Whether friends or strangers, the characters in these stories share a desire—sometimes muted and sometimes fierce—to break through the fragile glass of convention. In the title story, a substitute teacher walks into a new classroom, draws an outsized tree on the blackboard on a whim, and rewards her students by reading their fortunes using a Tarot deck. In each of the stories we see the delicate tension between what we want to believe and what we need to believe.

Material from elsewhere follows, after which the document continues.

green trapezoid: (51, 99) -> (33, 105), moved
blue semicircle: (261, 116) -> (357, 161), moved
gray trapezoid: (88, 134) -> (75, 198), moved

"A warmly disposed yet unsentimental chronicler of American lives ... Some [stories are] poignant and disturbing, and all of them highly readable." —The New York Times Book Review
PUBLISHERS WEEKLY
Baxter's skill with short fiction is confirmed in this stellar collection of 23 stories, seven of which are new. The title story is deservedly a classic, and other favorites, such as "Fenstad's Mother," have gathered resonance as well, and the new stories show Baxter working a quirky beat. In each, the acutely observed real world is rocked by the exotic or surreal. In "Poor Devil," the "devils" are a self-destructive couple headed for a divorce, while, in "Ghosts," a stranger enters a young woman's house and tells her they are soul mates. She accuses him of being a devil, but his intentions are much less sinister than she imagines. "Nightfall had always brought his devils out," the narrator says in "The Old Murderer," a touching story about an alcoholic and an ex-con, each trying to get through the day. In "Royal Blue," arguably the best of the new stories, an undertow of mystery shadows a handsome young art dealer who understands that 9/11 has affected a fundamental change in his life. In Baxter's comic-melancholic world, people may be incapable of averting sadness or violence, but they survive.